IAS 16, IAS 38 and IFRIC 12 — Variable payments for the separate acquisition of property, plant and equipment and intangible assets

Date recorded:

The Committee previously considered a request to clarify the accounting for variable fees in a service concession arrangement. The request for clarification relates to whether these costs should be recognised at the start of the concession arrangement as an asset with an obligation to make the related payment, or treated as executory in nature and recognised over the term of the concession arrangement.

At its September 2012 meeting, the Committee directed the staff to prepare a paper for discussion at a future meeting which analyses a number of models historically considered by the Committee in accounting for variable payments for the separate purchase of property, plant and equipment and intangible assets, including

  • the ‘financial liability model’, based on the principles in IAS 32 Financial Instruments: Presentation, IAS 39 Financial Instruments: Recognition and Measurement and IFRS 9 Financial Instruments on the accounting for a financial liability;
  • the ‘IFRS 3 model’, based on the accounting for contingent consideration in IFRS 3 Business Combinations;
  • the ‘IAS 16/IAS 37 model’, based on the principles in IAS 16, IAS 37 Provisions, Contingent Liabilities and Contingent Assets and IFRIC 1 Changes in Existing Decommissioning, Restoration and Similar Liabilities; and
  • the ‘Leases model’, based on the tentative decisions taken so far by the Board in the leases project.

The Committee also directed the staff to propose alternatives that focus on the accounting for the debit side of the transaction, rather than on the recognition and measurement of the liability, and that consider whether there are circumstances in which the remeasurement of the liability should be included as an adjustment to the cost of the asset.

At this meeting, the Committee considered some of these issues. Namely, in considering the core issue regarding the initial accounting for variable payments, the Committee considered whether the purchaser has an obligation on the date of purchase of the asset to pay the variable payment – highlighting two alternatives: [Alt 1] all variable payments meet the initial recognition criteria of a financial liability on the date of purchase of the asset (akin to IAS 32 and IFRS 3 requirements); or [Alt 2] variable payments that are dependent on the purchaser’s future activities do not meet the initial recognition criteria of a financial liability until the activity requiring the payment is performed (akin to IAS 37 and the IASB’s current leasing proposals).

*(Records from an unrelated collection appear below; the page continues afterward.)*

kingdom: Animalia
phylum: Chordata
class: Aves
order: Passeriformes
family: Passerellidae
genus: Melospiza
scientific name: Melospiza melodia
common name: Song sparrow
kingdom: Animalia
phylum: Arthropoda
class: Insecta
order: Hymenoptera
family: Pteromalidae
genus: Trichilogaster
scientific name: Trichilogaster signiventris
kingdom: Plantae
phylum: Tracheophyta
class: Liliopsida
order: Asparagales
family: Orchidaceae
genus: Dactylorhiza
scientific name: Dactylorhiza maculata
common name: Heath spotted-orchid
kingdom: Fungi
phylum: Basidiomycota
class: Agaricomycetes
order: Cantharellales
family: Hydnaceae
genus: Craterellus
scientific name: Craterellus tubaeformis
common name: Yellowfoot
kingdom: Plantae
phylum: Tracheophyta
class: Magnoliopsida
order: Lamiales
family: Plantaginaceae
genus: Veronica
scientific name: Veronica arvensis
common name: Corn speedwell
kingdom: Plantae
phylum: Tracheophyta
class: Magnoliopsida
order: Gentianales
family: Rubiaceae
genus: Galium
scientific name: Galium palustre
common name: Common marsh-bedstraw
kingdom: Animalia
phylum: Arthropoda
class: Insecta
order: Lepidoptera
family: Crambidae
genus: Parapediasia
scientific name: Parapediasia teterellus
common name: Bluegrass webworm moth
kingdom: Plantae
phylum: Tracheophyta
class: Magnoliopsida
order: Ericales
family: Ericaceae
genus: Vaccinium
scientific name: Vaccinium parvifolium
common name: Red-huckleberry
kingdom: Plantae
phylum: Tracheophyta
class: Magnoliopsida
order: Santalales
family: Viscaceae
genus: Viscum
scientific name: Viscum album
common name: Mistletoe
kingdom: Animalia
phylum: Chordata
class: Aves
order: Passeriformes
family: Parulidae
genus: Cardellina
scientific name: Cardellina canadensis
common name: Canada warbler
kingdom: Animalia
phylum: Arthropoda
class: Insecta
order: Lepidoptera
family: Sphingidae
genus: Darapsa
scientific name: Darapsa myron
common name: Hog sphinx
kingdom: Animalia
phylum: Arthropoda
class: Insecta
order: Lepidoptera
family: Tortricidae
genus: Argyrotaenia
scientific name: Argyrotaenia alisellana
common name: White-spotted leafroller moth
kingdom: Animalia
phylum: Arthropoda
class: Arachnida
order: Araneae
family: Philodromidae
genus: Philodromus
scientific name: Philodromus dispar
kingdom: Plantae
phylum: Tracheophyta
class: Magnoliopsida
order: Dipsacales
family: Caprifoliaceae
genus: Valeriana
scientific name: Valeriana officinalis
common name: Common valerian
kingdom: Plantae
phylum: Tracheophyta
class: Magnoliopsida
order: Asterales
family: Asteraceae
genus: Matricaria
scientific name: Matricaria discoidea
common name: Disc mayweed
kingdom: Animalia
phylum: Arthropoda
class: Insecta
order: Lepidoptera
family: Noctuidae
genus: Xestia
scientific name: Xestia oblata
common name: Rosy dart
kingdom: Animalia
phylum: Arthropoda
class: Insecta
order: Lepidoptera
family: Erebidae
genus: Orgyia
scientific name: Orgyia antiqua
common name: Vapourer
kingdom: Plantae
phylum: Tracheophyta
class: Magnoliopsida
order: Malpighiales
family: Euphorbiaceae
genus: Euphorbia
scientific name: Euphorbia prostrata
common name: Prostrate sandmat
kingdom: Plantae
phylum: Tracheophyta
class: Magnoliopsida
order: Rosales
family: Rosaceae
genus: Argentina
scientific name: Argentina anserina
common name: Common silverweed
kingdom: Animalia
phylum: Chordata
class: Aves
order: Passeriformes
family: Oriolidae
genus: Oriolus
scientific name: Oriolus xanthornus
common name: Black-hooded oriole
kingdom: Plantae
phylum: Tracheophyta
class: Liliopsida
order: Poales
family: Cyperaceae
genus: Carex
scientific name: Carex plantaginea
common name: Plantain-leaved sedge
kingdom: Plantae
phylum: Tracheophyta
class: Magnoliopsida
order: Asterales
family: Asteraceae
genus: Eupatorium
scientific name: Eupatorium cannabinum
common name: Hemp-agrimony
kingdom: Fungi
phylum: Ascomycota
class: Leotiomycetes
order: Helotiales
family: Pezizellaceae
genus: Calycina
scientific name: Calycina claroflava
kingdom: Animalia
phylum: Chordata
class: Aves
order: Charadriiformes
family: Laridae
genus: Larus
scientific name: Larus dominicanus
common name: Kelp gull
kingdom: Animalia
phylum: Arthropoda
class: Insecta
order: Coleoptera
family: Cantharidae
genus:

In discussing the above, Committee members expressed mixed views on the above alternatives. Some Committee members preferred Alt 1 on a conceptual basis (i.e., the purchaser has an obligation on the date of purchase of the asset to pay the variable payment). However, other Committee members expressed support for Alt 2 for varying reasons including that it represents the Board’s current direction on the leasing project (in which they foresaw no conceptual difference in the accounting for variable payments in leases and variable payments in concession arrangements), a view that the purchaser does not have an obligation to pay variable payments that are dependent on the purchaser’s future activity until the activity is performed and the difficulties in measuring variable payments at the start of the concession arrangement. Others expressed alternative views including introducing the concept of purchaser’s control over future activities in the liability recognition conclusion.

The Committee Chair noted a lack of consensus on the initial accounting topic. However, he requested that the Committee consider the subsequent accounting for variable payments to the degree it could be decoupled from initial accounting considerations.

The staff noted the core issue in subsequent accounting is whether the remeasurement of the financial liability to make variable payments should be recognised in profit or loss (akin to paragraph AG8 of IAS 39, for example), or should be included as an adjustment to the cost of the asset (akin to IAS 16/IAS 38 and IFRIC 1, for example).

Many Committee members expressed support for the adjustment of the liability as described in paragraph AG8 of IAS 39 being recognised as a corresponding adjustment to the cost of the asset (entirely when the adjustment is a change in estimate, as in IFRIC 1, and to the extent that it relates to future economic benefits to be derived from the asset when the adjustment is not a change in estimate, as in the leases project). However, other Committee members found it difficult to decouple the issue of initial and subsequent accounting, and building on this point, requested that illustrative examples be brought to a future meeting to outline comprehensively the initial and subsequent measurement options under varying examples (such as variable payments which are dependent on an index or a rate, variable payments that are dependent on the purchaser’s future activity derived from the underlying asset and variable payments that are made if the asset acquired complies with agreed-upon specifications at specific dates in the future).

Summarising the discussion, the Committee Chair noted general consensus for recognising remeasurement of the financial liability to make variable payments as an adjustment to the cost of the asset, but requested that the staff bring back illustrative examples to outline comprehensively the initial and subsequent measurement options.